Exercise details:
Your response should be the lines from the one containing "brown office chair" through the end of the material, copied exactly and with nothing added.

Extracted data:
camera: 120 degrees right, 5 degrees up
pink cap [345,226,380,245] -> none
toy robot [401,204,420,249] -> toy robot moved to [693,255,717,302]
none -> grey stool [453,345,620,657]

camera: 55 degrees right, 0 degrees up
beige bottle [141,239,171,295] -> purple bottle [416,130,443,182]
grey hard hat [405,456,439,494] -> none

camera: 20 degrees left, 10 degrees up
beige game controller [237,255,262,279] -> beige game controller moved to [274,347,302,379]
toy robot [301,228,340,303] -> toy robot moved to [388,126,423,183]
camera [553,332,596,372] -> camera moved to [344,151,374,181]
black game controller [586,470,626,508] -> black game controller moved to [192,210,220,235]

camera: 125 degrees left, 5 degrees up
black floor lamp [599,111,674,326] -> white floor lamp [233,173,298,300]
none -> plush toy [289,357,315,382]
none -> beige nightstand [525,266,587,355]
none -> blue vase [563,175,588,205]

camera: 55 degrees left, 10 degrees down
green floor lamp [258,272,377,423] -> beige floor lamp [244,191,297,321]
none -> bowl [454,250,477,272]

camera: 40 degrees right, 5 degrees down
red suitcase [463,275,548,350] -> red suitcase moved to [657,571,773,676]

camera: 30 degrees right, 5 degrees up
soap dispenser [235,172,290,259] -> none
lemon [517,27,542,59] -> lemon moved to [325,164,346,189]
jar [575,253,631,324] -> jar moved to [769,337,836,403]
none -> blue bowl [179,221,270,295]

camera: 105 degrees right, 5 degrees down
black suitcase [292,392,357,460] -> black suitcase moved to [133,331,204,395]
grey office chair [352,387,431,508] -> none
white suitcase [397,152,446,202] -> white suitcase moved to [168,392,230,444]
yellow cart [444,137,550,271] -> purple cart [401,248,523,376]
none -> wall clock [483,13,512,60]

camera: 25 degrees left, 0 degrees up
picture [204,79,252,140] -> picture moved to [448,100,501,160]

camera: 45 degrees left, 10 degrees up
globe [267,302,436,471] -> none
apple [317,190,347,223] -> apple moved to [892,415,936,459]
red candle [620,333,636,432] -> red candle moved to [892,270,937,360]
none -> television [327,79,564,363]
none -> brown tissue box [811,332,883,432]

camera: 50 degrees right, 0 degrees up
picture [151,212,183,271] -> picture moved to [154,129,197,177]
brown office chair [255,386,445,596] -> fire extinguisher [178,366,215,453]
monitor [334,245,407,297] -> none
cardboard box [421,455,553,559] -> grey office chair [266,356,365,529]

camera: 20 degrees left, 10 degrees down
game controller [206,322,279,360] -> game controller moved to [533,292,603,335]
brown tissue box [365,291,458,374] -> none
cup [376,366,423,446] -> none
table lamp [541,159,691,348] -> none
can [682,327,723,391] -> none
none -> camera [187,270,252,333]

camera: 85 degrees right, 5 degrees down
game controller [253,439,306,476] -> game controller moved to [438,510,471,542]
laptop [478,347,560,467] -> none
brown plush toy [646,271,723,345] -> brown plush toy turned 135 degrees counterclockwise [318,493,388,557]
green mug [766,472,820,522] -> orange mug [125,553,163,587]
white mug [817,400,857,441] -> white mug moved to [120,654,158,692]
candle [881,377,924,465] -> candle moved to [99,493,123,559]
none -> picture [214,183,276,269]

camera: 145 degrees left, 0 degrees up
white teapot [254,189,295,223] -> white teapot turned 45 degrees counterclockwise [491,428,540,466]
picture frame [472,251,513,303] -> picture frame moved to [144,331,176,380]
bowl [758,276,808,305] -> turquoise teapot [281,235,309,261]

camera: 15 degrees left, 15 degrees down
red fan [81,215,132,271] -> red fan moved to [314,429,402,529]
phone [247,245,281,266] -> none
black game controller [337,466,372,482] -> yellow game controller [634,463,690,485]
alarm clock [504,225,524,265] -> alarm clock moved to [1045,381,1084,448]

Final answer:
brown office chair [255,386,445,596] -> fire extinguisher [178,366,215,453]
monitor [334,245,407,297] -> none
cardboard box [421,455,553,559] -> grey office chair [266,356,365,529]

camera: 20 degrees left, 10 degrees down
game controller [206,322,279,360] -> game controller moved to [533,292,603,335]
brown tissue box [365,291,458,374] -> none
cup [376,366,423,446] -> none
table lamp [541,159,691,348] -> none
can [682,327,723,391] -> none
none -> camera [187,270,252,333]

camera: 85 degrees right, 5 degrees down
game controller [253,439,306,476] -> game controller moved to [438,510,471,542]
laptop [478,347,560,467] -> none
brown plush toy [646,271,723,345] -> brown plush toy turned 135 degrees counterclockwise [318,493,388,557]
green mug [766,472,820,522] -> orange mug [125,553,163,587]
white mug [817,400,857,441] -> white mug moved to [120,654,158,692]
candle [881,377,924,465] -> candle moved to [99,493,123,559]
none -> picture [214,183,276,269]

camera: 145 degrees left, 0 degrees up
white teapot [254,189,295,223] -> white teapot turned 45 degrees counterclockwise [491,428,540,466]
picture frame [472,251,513,303] -> picture frame moved to [144,331,176,380]
bowl [758,276,808,305] -> turquoise teapot [281,235,309,261]

camera: 15 degrees left, 15 degrees down
red fan [81,215,132,271] -> red fan moved to [314,429,402,529]
phone [247,245,281,266] -> none
black game controller [337,466,372,482] -> yellow game controller [634,463,690,485]
alarm clock [504,225,524,265] -> alarm clock moved to [1045,381,1084,448]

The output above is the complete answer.